Dans le cœur de métier

Wall Street English présente une double proposition de valeur : d’abord celle de progresser véritablement. « Nous avons mené une étude sur une base de 5 000 de nos participants pour constater que la progression sur notre échelle de niveaux est directement corrélée avec les paliers définis dans le cadre européen commun de référence. Ensuite, « nous allons plus vite que nos concurrents. Nos participants mettent 30 à 40 % de temps en moins pour atteindre les niveaux les plus élevés toujours dans ce cadre européen de référence », selon Nathanaël Wright.
Car la caractéristique fondamentale de ce réseau demeure son style de pédagogie, le slit blended learning. « Vous pouvez accéder à un cours seulement si vous avez assuré la préparation multimédia au préalable. Une personne qui arrive à son cours est donc déjà prête. Ce qui n’est pas le cas chez nos concurrents qui placent le multimédia en surcouche du cours en présentiel. Ajoutons qu’un accompagnement est prévu. Une équipe vous suit et valide votre progression », analyse le patron français de la master franchise.

Une bonne connaissance du marché avant tout ?

Le dirigeant ne cache pas rechercher de futurs master franchisés qui ont bien identifié une zone de chalandise de 60 000 habitants. « Nous cherchons des candidats intimement liés à un bassin économique, au profil vendeur-commerçant qui apprécient vendre aux particuliers et qui ne rencontrent pas de souci pour rencontrer plusieurs prospects par jour pour leur expliquer notre méthode et la manière dont ils vont se faire financer.
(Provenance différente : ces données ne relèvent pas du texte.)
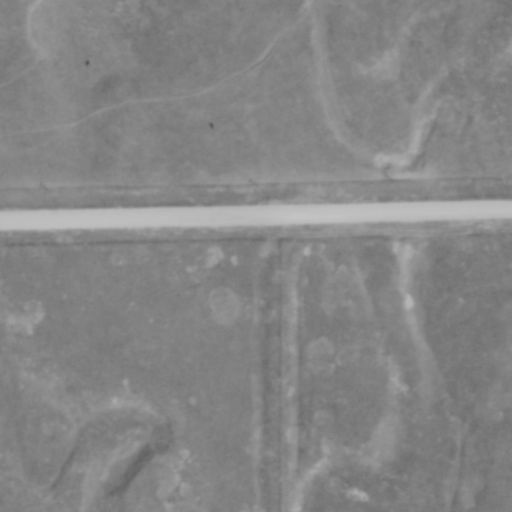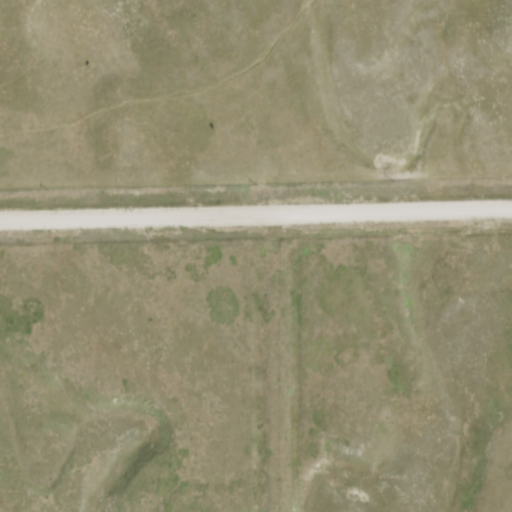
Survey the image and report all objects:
road: (256, 207)
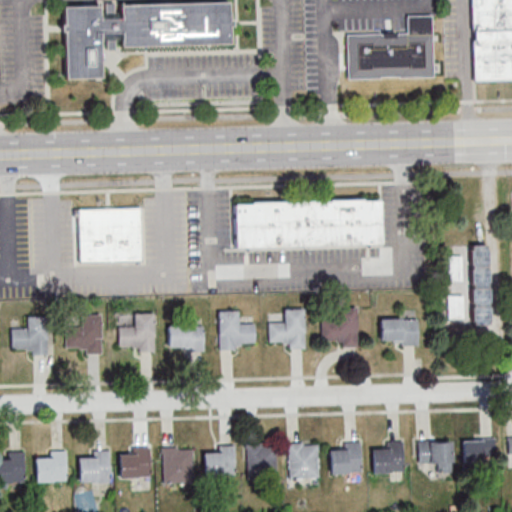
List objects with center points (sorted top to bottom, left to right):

Un apport de 100 000 euros est ensuite exigé pour un investissement total de 300 000 euros qui comprend les droits d’entrée, l’accompagnement, la formation, l’ouverture de l’école… Et dans ces 100 000 euros, une bonne part est réservée à la trésorerie du franchisé pour éviter tout impair de gestion. »
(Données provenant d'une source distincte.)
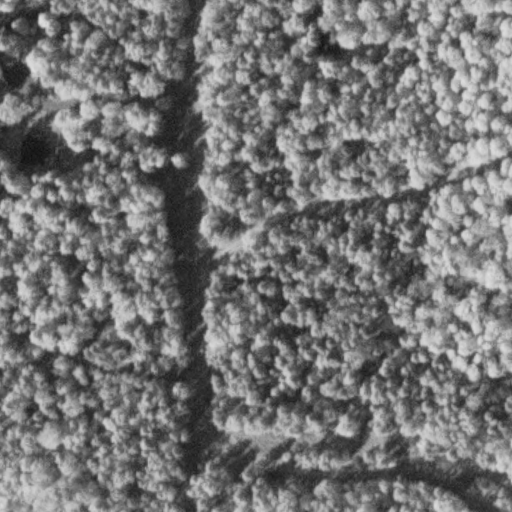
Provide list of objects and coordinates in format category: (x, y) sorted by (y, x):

Un cap commun réglé à l’aune d’une relation de type gagnant-gagnant

Les royalties représentent 20 % du CA. « Nous animons un réseau de façon paternaliste. Nous prenons les royalties uniquement après que les paiements ont été libérés. C’est une exception pour la master franchise en France. Et caractérise notre état d’esprit. L’idée est que notre façon de percevoir et d’investir fasse sens économiquement pour le franchisé », note Nathanël Wright dont le réseau connaît en 2018 40 % de croissance.